Furious that she sent him to Alelune to be tortured for a plan meant to lure Queen Alenée into a trap – one that would end her life and propel Elician to take his own throne.
It had been worth it, to his parents, to destabilize Alelune at such a critical juncture.
His father’s letter, finally opened and read in Altas, had detailed all of their hopes and dreams for him, had described exactly how they had prepared Elician for this moment.
And it had been just as his mother said: a man’s extreme fantasy for a bloody victory over a fated enemy, all to create a tagline in the history books of their country.
It also wasn’t shy to detail how grateful he should be that they hid his affliction from the world so he could still ascend.
A mother’s love was meant to shape you into something stronger and more powerful than before, so you could persevere over harsh consequences.
Cat’s mother did not love him like that. Her actions shaped him into a survivor. Persistent, adaptable and contemplative. One who continued to face setback after setback but equally continued to strive for the next best thing.
Queen Alenée was complicit in Elician’s torture. She ordered for Lio to be killed too.
And she loved her son.
‘She…she failed my brother,’ Cat acquiesces. ‘She had not wanted him, and…he didn’t deserve that. He didn’t ask to be born an unwanted child. She should have done better. But Leferge is right. She set this path into motion.’
Just as I did, Elician knows.
‘Partho,’ Elician says out loud. ‘I would like to be alone with my husband now.’ Partho does not move.
‘Please go,’ Cat sighs.
‘I’ll be just outside—’
‘Go.’ This time, the order is clear. Partho doesn’t like it.
He glares at Elician over Cat’s head, but he bows.
He steps out of the tent.

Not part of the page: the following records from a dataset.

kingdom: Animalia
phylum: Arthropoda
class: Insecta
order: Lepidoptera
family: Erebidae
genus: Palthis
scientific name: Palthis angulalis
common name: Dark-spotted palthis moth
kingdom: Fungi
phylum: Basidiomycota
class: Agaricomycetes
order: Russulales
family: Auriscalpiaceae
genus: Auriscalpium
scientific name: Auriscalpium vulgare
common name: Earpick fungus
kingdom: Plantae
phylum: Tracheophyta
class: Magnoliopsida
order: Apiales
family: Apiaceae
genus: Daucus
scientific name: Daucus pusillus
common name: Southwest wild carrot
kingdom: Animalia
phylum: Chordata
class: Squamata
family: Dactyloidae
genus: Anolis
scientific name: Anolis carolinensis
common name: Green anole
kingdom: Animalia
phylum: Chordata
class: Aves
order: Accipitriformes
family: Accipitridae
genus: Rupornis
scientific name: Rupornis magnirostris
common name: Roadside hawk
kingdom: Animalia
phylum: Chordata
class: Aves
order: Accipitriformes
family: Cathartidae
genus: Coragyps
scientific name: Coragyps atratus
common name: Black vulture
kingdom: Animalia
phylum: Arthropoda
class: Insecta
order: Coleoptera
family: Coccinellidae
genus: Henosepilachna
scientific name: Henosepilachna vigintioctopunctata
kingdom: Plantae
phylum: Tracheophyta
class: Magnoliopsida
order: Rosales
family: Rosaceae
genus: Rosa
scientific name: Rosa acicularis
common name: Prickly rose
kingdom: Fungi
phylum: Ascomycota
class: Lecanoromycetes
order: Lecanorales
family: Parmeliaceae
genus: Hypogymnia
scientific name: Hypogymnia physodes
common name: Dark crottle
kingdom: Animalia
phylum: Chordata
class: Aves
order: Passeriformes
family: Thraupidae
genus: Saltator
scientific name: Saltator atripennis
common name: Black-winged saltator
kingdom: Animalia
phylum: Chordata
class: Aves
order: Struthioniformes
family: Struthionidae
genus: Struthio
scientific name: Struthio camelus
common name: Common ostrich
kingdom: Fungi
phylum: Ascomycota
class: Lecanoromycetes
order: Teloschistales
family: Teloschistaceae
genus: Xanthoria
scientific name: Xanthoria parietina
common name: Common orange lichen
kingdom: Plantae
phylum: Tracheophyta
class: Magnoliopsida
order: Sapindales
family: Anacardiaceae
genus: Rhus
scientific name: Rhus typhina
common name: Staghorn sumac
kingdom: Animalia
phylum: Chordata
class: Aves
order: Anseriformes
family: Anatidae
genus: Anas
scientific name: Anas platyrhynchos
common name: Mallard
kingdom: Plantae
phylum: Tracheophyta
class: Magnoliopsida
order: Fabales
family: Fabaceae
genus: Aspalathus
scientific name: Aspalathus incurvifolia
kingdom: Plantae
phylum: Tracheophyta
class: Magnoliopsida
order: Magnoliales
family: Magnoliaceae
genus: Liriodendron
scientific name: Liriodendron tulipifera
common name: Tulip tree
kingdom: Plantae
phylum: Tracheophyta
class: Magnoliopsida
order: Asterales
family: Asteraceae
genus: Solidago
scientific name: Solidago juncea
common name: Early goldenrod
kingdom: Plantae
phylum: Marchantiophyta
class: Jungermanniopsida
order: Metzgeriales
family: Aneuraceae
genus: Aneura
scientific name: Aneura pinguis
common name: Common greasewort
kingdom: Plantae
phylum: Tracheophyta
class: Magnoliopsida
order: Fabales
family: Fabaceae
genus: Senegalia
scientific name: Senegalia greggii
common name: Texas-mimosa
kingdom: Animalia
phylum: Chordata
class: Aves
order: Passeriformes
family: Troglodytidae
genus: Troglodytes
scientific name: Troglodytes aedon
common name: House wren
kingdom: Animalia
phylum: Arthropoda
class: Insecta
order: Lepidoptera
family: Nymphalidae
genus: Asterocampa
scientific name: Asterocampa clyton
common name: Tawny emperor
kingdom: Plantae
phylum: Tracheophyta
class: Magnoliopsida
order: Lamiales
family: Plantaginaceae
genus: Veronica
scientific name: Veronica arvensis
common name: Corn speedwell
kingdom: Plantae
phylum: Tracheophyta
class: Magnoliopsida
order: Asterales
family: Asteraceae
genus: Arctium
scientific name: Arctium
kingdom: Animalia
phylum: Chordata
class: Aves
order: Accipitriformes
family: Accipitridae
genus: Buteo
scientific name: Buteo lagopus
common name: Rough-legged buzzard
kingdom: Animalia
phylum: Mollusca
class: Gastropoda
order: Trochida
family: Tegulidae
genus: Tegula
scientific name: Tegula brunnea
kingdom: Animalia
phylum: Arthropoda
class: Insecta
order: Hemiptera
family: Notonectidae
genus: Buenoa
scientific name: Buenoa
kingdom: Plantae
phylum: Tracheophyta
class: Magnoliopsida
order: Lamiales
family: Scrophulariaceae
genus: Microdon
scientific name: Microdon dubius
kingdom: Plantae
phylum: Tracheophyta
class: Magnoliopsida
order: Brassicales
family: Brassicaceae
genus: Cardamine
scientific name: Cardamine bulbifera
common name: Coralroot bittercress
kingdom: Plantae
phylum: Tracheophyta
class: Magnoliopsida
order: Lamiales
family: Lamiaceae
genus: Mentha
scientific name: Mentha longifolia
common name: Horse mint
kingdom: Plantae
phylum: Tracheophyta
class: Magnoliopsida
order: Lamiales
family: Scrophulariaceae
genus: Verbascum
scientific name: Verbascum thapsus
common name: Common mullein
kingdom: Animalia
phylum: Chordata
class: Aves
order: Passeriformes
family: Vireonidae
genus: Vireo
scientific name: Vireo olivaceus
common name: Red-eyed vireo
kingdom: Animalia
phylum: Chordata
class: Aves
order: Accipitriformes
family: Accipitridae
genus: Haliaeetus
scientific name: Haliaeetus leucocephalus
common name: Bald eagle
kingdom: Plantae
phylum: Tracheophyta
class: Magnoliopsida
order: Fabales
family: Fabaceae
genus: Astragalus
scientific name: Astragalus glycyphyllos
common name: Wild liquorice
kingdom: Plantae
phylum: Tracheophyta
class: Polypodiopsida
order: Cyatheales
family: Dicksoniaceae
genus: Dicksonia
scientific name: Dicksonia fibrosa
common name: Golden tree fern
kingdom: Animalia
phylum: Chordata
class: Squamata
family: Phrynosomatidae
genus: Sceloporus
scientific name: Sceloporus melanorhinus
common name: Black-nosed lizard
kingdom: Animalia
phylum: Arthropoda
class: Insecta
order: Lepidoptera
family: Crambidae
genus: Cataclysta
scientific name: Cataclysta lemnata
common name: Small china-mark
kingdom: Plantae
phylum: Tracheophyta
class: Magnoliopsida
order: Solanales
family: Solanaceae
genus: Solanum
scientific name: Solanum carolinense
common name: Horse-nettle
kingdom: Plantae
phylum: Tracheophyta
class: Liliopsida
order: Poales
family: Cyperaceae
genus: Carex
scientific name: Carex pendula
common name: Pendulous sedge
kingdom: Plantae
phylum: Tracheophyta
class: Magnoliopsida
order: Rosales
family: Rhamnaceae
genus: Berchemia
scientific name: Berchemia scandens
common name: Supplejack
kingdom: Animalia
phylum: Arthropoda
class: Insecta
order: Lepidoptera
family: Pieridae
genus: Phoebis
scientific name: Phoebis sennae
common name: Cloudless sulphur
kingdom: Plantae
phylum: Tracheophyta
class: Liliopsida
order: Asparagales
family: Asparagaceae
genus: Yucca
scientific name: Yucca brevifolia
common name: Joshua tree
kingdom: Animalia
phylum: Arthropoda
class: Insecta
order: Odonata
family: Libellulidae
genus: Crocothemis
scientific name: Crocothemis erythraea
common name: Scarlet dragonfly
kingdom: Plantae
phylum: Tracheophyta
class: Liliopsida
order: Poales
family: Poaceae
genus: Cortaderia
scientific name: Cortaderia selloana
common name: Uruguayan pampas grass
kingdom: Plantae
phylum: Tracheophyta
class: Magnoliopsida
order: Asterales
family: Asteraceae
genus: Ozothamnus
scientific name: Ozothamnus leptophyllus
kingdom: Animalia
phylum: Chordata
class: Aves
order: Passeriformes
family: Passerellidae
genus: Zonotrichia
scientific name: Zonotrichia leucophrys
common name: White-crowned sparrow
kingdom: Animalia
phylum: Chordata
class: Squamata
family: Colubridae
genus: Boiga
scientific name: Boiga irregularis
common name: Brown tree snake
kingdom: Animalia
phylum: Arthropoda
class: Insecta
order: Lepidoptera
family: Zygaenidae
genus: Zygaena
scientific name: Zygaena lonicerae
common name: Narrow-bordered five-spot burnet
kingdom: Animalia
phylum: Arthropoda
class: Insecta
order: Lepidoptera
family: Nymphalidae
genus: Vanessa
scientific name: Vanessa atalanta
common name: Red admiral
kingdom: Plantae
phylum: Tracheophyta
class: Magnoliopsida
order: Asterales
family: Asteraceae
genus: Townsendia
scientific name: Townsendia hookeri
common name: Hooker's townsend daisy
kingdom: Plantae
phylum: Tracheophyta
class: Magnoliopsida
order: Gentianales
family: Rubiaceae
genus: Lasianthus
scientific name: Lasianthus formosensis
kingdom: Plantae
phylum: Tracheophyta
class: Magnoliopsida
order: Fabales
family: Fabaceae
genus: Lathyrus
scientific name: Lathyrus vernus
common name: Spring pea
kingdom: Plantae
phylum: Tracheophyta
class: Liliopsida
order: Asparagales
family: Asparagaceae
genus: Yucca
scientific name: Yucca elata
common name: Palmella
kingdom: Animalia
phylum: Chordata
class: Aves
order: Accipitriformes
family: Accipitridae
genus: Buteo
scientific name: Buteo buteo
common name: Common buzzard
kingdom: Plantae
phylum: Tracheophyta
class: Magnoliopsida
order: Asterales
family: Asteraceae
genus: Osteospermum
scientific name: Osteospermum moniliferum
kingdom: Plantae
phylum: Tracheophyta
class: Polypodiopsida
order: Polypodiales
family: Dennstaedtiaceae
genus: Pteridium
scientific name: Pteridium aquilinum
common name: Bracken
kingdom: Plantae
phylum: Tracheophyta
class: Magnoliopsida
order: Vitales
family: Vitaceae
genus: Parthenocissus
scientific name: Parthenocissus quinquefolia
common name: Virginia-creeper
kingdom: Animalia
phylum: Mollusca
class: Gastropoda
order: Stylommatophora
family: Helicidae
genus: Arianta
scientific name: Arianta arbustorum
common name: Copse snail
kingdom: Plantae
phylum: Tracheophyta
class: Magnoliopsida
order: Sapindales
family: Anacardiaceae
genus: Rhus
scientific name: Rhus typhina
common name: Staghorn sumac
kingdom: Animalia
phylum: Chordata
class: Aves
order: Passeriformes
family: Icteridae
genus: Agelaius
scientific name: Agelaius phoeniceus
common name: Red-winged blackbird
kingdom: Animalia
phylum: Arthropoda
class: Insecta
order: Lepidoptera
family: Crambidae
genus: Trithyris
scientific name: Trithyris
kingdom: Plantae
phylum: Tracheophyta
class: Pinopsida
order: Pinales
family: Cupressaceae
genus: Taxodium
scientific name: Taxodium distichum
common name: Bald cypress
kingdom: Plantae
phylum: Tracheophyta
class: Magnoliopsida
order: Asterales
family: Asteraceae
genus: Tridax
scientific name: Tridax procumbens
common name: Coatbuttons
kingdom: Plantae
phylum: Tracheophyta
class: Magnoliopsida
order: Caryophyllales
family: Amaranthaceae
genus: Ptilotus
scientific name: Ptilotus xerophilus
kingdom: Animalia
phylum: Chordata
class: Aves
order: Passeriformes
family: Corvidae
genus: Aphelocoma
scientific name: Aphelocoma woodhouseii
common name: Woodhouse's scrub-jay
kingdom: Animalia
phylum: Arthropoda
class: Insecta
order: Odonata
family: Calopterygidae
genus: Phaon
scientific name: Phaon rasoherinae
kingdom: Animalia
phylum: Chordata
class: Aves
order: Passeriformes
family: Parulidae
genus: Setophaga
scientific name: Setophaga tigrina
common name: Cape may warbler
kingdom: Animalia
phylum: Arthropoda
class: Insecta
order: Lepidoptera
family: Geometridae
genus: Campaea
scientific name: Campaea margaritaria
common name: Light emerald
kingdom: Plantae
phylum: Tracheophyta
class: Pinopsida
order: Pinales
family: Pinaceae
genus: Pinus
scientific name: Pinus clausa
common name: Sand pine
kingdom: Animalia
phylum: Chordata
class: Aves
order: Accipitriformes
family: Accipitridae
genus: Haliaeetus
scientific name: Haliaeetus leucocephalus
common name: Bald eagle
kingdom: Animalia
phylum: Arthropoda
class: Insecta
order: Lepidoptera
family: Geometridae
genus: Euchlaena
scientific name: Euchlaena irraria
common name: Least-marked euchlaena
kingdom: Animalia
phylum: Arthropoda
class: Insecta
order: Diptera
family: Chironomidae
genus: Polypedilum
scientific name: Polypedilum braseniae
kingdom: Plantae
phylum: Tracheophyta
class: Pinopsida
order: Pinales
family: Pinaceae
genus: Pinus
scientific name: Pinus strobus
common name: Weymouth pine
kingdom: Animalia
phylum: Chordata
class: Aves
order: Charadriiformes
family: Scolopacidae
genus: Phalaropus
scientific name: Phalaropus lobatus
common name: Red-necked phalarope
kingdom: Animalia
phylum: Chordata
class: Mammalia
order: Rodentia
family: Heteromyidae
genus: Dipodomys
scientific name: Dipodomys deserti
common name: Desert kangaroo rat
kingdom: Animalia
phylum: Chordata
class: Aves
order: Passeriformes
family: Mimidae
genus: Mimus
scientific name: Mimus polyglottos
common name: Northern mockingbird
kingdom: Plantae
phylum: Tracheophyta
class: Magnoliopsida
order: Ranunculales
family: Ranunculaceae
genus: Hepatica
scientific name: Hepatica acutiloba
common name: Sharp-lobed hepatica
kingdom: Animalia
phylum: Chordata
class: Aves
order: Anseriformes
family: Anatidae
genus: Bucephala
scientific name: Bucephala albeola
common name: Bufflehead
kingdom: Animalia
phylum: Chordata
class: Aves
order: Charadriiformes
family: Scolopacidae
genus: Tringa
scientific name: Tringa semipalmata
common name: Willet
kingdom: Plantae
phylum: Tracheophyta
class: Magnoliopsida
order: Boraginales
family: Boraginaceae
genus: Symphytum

He lets the canvas fall shut behind him, and Elician has Cat in his arms the moment the fabric falls.
Cat’s head presses to his chest, his arms locking tight behind Elician’s back.
‘I’m sorry,’ Elician whispers.
Cat doesn’t reply, but he holds on even tighter, and Elician tucks his chin over the curve of Cat’s head and holds him until their legs can stand no longer.
Then, curled on the hard and comforting discomfort of a travel pallet, he holds him even tighter still.
‘I’m sorry,’ Elician repeats. And he keeps repeating it, as if the simple repetition of the words can block out every sin from the past, including those he’s not even guilty of.